Yet buoyed by a determination to never give up, and aided by treatments developed through continuing research, Pam was able to share our Christmas ritual well into our young adulthood.
When what was to be her last Christmas came, she was just shy of her 26th birthday. I remember how she sat at the end of the kitchen table, tethered to her now ever-present oxygen tank. The plastic oxygen mask covered her nose and mouth. Her shoulders rounded forward, rising and falling with the tide of her breath, riding an ocean of fatigue. She was so tired, tired of breathing, tired of hoping, but not yet tired of living, so she pulled hope along on the end of every labored breath. She creamed the butter in the big yellow mixing bowl, chopped the red and green maraschino cherries, and filled with delight, licked her sticky-sweet fingers, looked at me and laughed.
In that moment, as in so many others, Pam taught me both the necessity and power of creating joy in the midst of adversity. She believed that every day, and every relationship, could be a gift if we looked at it that way.
“If we take the chance of seeking out beauty in the world about us, every moment of every day can be treasured,” she once said. “I have learned that no matter what misfortunes or joys one may be faced with, life will surely go on…with love.”
I have honored my sister’s legacy by becoming a warrior on behalf of my own life, framing every experience I can with love, creating joy where I am able, and adopting her motto, “Never Give Up!”
This year as always, I will spend a day in December enjoying the ritual baking of shortbread cookies. Stars, holly and angels to melt in your mouth like buttered gold. I will put music on the stereo: the Mormon Tabernacle Choir and Bing Crosby. I will fuel myself through the afternoon with strong tea and raw cookie dough. Pam will be there with me in my heart, sharing her love, courage, faith, and her sparkling, contagious laughter. Together, we’ll make Christmas come alive once more.

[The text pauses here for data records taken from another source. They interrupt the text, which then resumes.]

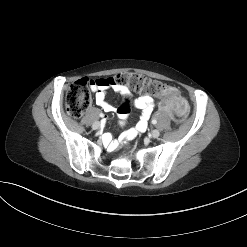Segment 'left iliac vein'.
Here are the masks:
<instances>
[{
    "label": "left iliac vein",
    "instance_id": "left-iliac-vein-1",
    "mask_svg": "<svg viewBox=\"0 0 247 247\" xmlns=\"http://www.w3.org/2000/svg\"><path fill=\"white\" fill-rule=\"evenodd\" d=\"M159 135H160L159 130L154 129V130L151 131V136H152L153 138H158Z\"/></svg>",
    "mask_w": 247,
    "mask_h": 247
}]
</instances>
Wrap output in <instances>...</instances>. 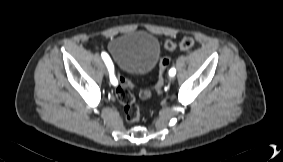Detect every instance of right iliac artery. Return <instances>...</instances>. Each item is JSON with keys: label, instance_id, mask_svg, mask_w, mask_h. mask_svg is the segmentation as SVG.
I'll use <instances>...</instances> for the list:
<instances>
[{"label": "right iliac artery", "instance_id": "right-iliac-artery-1", "mask_svg": "<svg viewBox=\"0 0 283 162\" xmlns=\"http://www.w3.org/2000/svg\"><path fill=\"white\" fill-rule=\"evenodd\" d=\"M107 68H108V71L110 73V81L113 85L117 84V80L114 76V66H113V63L109 57V55L106 53V52H102L101 54Z\"/></svg>", "mask_w": 283, "mask_h": 162}]
</instances>
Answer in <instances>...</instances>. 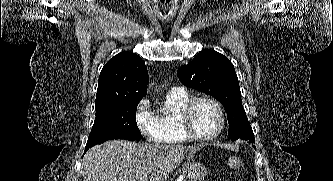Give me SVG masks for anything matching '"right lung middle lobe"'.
<instances>
[{"label":"right lung middle lobe","instance_id":"obj_1","mask_svg":"<svg viewBox=\"0 0 333 181\" xmlns=\"http://www.w3.org/2000/svg\"><path fill=\"white\" fill-rule=\"evenodd\" d=\"M139 102L140 100H135L96 109V118L86 147L90 148L110 139H141L136 123Z\"/></svg>","mask_w":333,"mask_h":181}]
</instances>
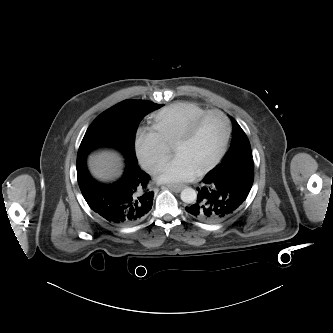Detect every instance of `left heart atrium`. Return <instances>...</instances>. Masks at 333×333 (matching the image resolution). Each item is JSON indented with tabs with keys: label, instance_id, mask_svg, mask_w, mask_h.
Instances as JSON below:
<instances>
[{
	"label": "left heart atrium",
	"instance_id": "left-heart-atrium-1",
	"mask_svg": "<svg viewBox=\"0 0 333 333\" xmlns=\"http://www.w3.org/2000/svg\"><path fill=\"white\" fill-rule=\"evenodd\" d=\"M196 174L197 170L181 154H175L160 166L157 178L161 182L176 184L192 180Z\"/></svg>",
	"mask_w": 333,
	"mask_h": 333
}]
</instances>
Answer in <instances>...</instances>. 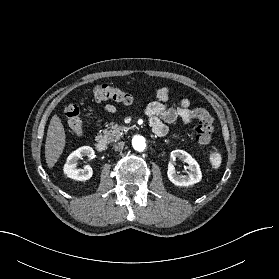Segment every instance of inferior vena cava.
<instances>
[{"instance_id":"inferior-vena-cava-1","label":"inferior vena cava","mask_w":279,"mask_h":279,"mask_svg":"<svg viewBox=\"0 0 279 279\" xmlns=\"http://www.w3.org/2000/svg\"><path fill=\"white\" fill-rule=\"evenodd\" d=\"M124 145H125V142H123V141L118 142V143H116V144L113 146V149H114L115 151H121V150H123Z\"/></svg>"}]
</instances>
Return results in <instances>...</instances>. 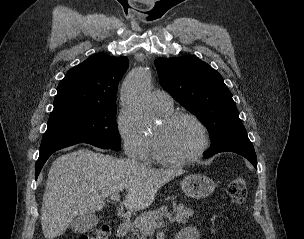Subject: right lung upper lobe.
Here are the masks:
<instances>
[{
    "label": "right lung upper lobe",
    "instance_id": "1",
    "mask_svg": "<svg viewBox=\"0 0 304 239\" xmlns=\"http://www.w3.org/2000/svg\"><path fill=\"white\" fill-rule=\"evenodd\" d=\"M127 67V57L104 53L89 57L70 69L59 83L53 112L116 105L117 87Z\"/></svg>",
    "mask_w": 304,
    "mask_h": 239
}]
</instances>
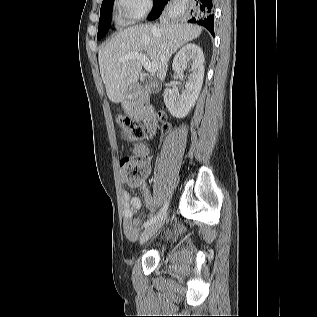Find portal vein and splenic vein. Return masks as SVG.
<instances>
[{
	"mask_svg": "<svg viewBox=\"0 0 317 317\" xmlns=\"http://www.w3.org/2000/svg\"><path fill=\"white\" fill-rule=\"evenodd\" d=\"M132 59L138 60L150 74L156 73L157 64L153 61L151 62L147 58V56L141 52H129L127 55H125L124 57H121L119 60L128 61Z\"/></svg>",
	"mask_w": 317,
	"mask_h": 317,
	"instance_id": "portal-vein-and-splenic-vein-1",
	"label": "portal vein and splenic vein"
}]
</instances>
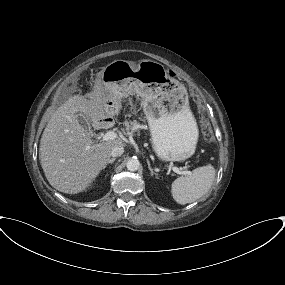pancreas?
I'll return each mask as SVG.
<instances>
[{"label": "pancreas", "instance_id": "cf45deb5", "mask_svg": "<svg viewBox=\"0 0 285 285\" xmlns=\"http://www.w3.org/2000/svg\"><path fill=\"white\" fill-rule=\"evenodd\" d=\"M124 126L126 128L127 132H134L137 131L138 129H145V125L140 124L137 120H126L124 123Z\"/></svg>", "mask_w": 285, "mask_h": 285}]
</instances>
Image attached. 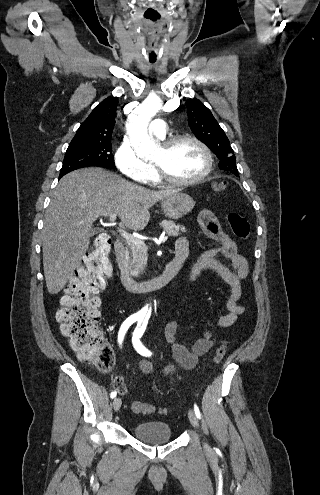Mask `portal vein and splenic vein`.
Returning a JSON list of instances; mask_svg holds the SVG:
<instances>
[{
    "label": "portal vein and splenic vein",
    "mask_w": 320,
    "mask_h": 495,
    "mask_svg": "<svg viewBox=\"0 0 320 495\" xmlns=\"http://www.w3.org/2000/svg\"><path fill=\"white\" fill-rule=\"evenodd\" d=\"M116 216H117L116 214H112L109 217V221H110L111 225H113V226L116 225V223H115ZM118 232L120 233L122 238L125 239V241L127 242L128 245H145V243L143 241H141L140 239L134 237L133 235L127 233L126 231H124L120 228H118ZM167 239H168V236H165L161 239V241L164 242Z\"/></svg>",
    "instance_id": "obj_1"
}]
</instances>
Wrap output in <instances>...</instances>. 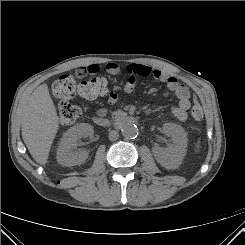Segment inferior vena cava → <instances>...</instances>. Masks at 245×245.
I'll return each mask as SVG.
<instances>
[{
  "label": "inferior vena cava",
  "instance_id": "1",
  "mask_svg": "<svg viewBox=\"0 0 245 245\" xmlns=\"http://www.w3.org/2000/svg\"><path fill=\"white\" fill-rule=\"evenodd\" d=\"M118 137H119V133H118L117 130H111V131L109 132V139H110L111 141L118 139Z\"/></svg>",
  "mask_w": 245,
  "mask_h": 245
}]
</instances>
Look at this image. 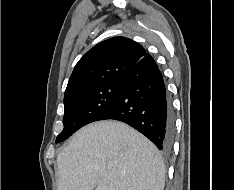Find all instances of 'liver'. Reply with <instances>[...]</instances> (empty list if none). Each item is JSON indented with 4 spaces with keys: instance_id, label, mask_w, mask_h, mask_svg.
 <instances>
[{
    "instance_id": "1",
    "label": "liver",
    "mask_w": 234,
    "mask_h": 190,
    "mask_svg": "<svg viewBox=\"0 0 234 190\" xmlns=\"http://www.w3.org/2000/svg\"><path fill=\"white\" fill-rule=\"evenodd\" d=\"M57 190H163L159 152L141 133L113 120L75 133L58 155Z\"/></svg>"
}]
</instances>
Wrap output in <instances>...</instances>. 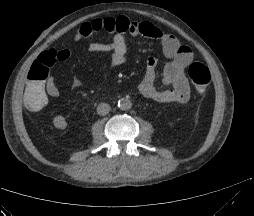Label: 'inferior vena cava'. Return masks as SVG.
I'll use <instances>...</instances> for the list:
<instances>
[{
  "label": "inferior vena cava",
  "instance_id": "obj_1",
  "mask_svg": "<svg viewBox=\"0 0 254 216\" xmlns=\"http://www.w3.org/2000/svg\"><path fill=\"white\" fill-rule=\"evenodd\" d=\"M110 105L107 103H100L97 107V113L99 115H106L110 112Z\"/></svg>",
  "mask_w": 254,
  "mask_h": 216
}]
</instances>
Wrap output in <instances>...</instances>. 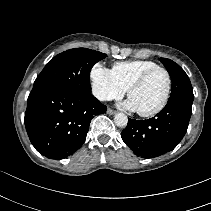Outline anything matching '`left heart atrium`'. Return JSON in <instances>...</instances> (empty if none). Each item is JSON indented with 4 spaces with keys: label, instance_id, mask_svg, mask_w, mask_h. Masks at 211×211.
Masks as SVG:
<instances>
[{
    "label": "left heart atrium",
    "instance_id": "left-heart-atrium-1",
    "mask_svg": "<svg viewBox=\"0 0 211 211\" xmlns=\"http://www.w3.org/2000/svg\"><path fill=\"white\" fill-rule=\"evenodd\" d=\"M124 107L129 109V110H132V111H136V108L135 106L133 105V103L131 102V100H128L127 102H125L124 104Z\"/></svg>",
    "mask_w": 211,
    "mask_h": 211
}]
</instances>
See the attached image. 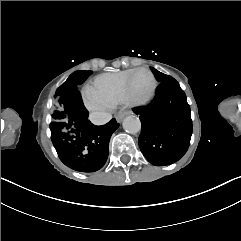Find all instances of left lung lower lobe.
<instances>
[{
	"label": "left lung lower lobe",
	"mask_w": 241,
	"mask_h": 241,
	"mask_svg": "<svg viewBox=\"0 0 241 241\" xmlns=\"http://www.w3.org/2000/svg\"><path fill=\"white\" fill-rule=\"evenodd\" d=\"M134 111L142 124L139 147L151 164L169 165L186 153L192 134L190 107L174 78L160 83L149 106Z\"/></svg>",
	"instance_id": "1"
}]
</instances>
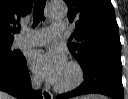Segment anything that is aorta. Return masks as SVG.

Purity Flour Cookbook Christmas Shortbread Recipe
2 cups butter, softened
1 cup icing sugar (powdered sugar) or brown sugar (I use ½ and ½)
¼ tsp. vanilla
4 cups flour
Cream butter with vanilla and sugar. Mix in flour a cup at a time. Split dough into two batches. Roll one batch out onto floured surface and cut with cookie cutters. Repeat with second batch. Decorate with colored sprinkles and/or chopped maraschino cherries. Bake for ten minutes at 350 degrees.